Short task:
Repeat each line of the items below word for word, leaving the pictures out of your answer.

* begin Data for processing *

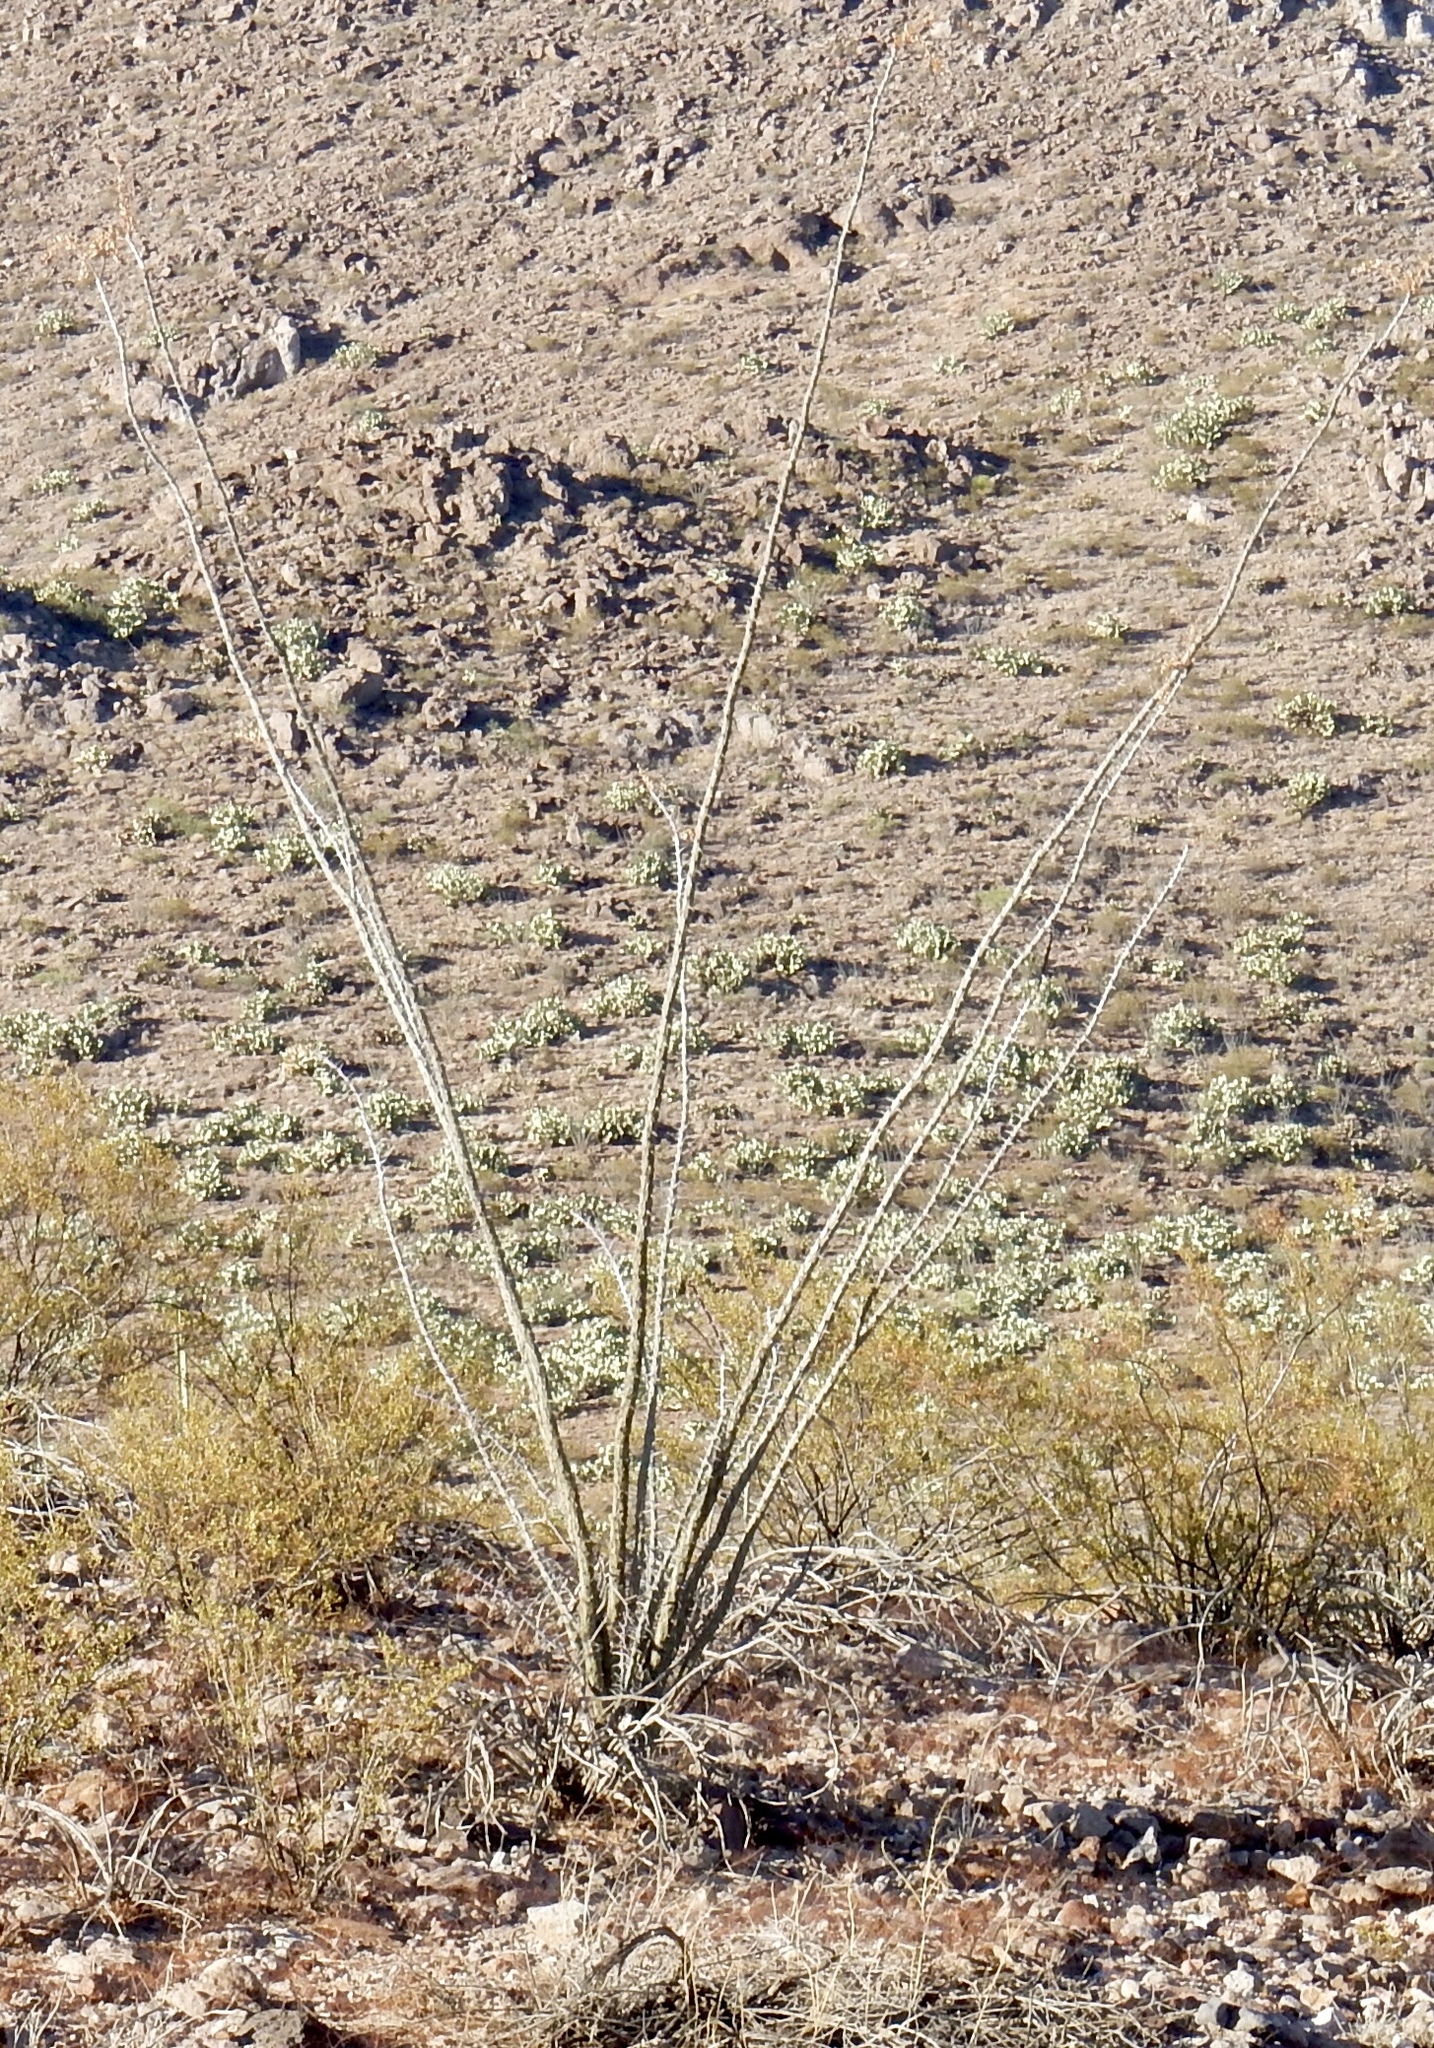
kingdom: Plantae
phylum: Tracheophyta
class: Magnoliopsida
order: Ericales
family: Fouquieriaceae
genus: Fouquieria
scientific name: Fouquieria splendens
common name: Vine-cactus
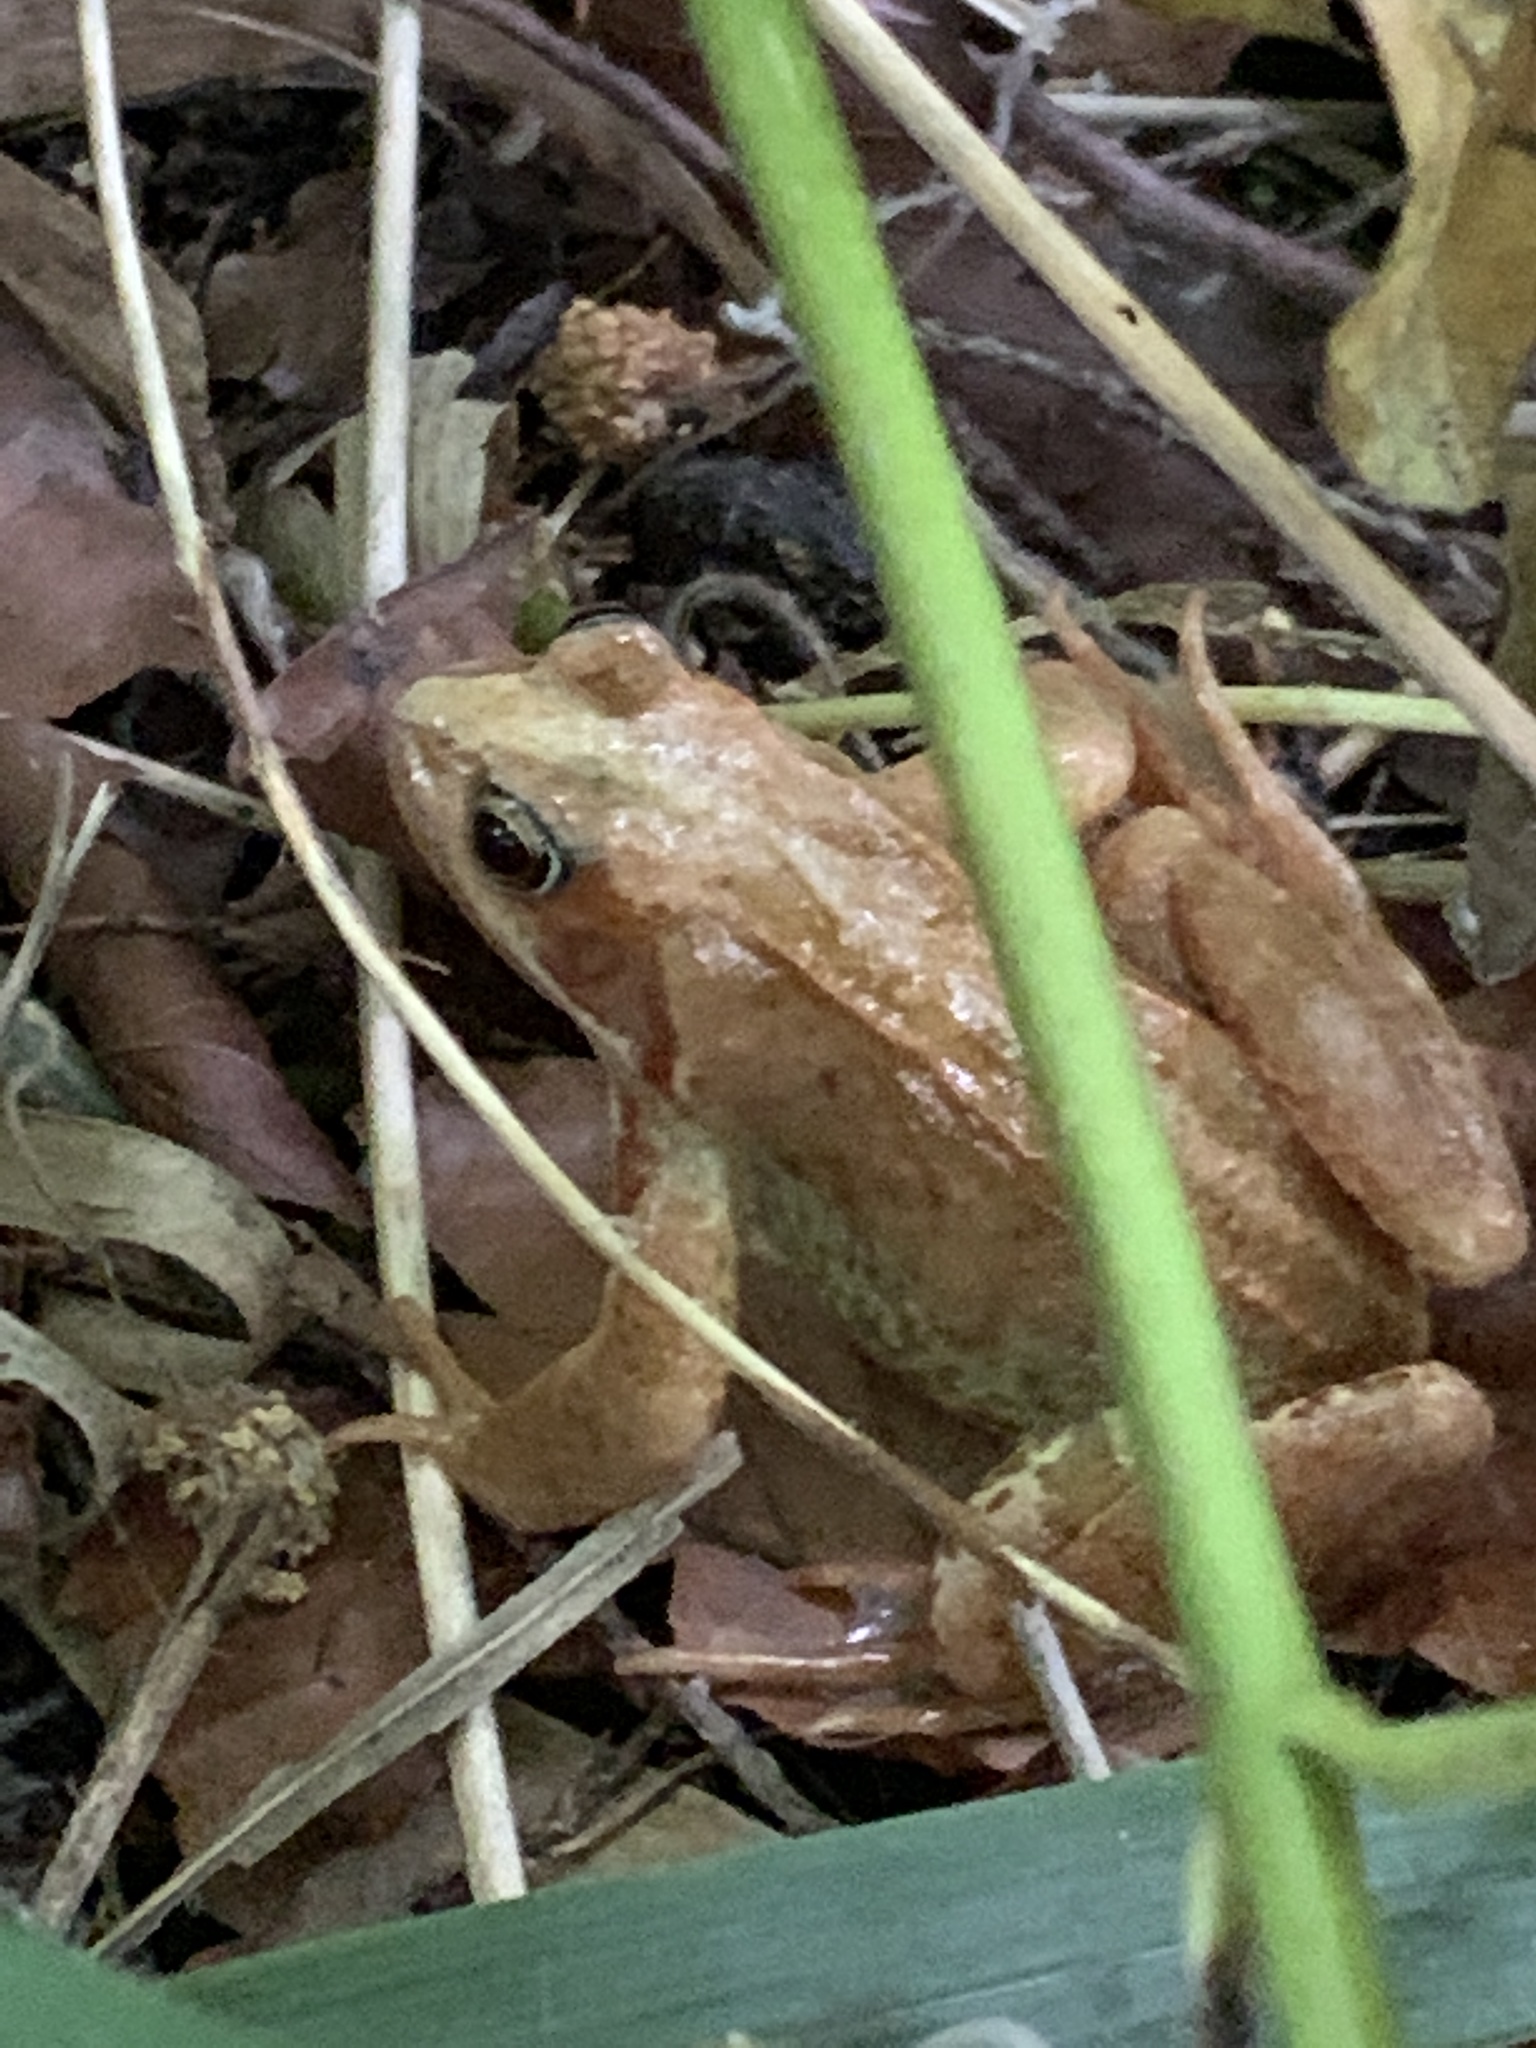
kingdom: Animalia
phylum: Chordata
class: Amphibia
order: Anura
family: Ranidae
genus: Rana
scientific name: Rana temporaria
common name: Common frog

* end Data for processing *

Solution:
kingdom: Plantae
phylum: Tracheophyta
class: Magnoliopsida
order: Ericales
family: Fouquieriaceae
genus: Fouquieria
scientific name: Fouquieria splendens
common name: Vine-cactus
kingdom: Animalia
phylum: Chordata
class: Amphibia
order: Anura
family: Ranidae
genus: Rana
scientific name: Rana temporaria
common name: Common frog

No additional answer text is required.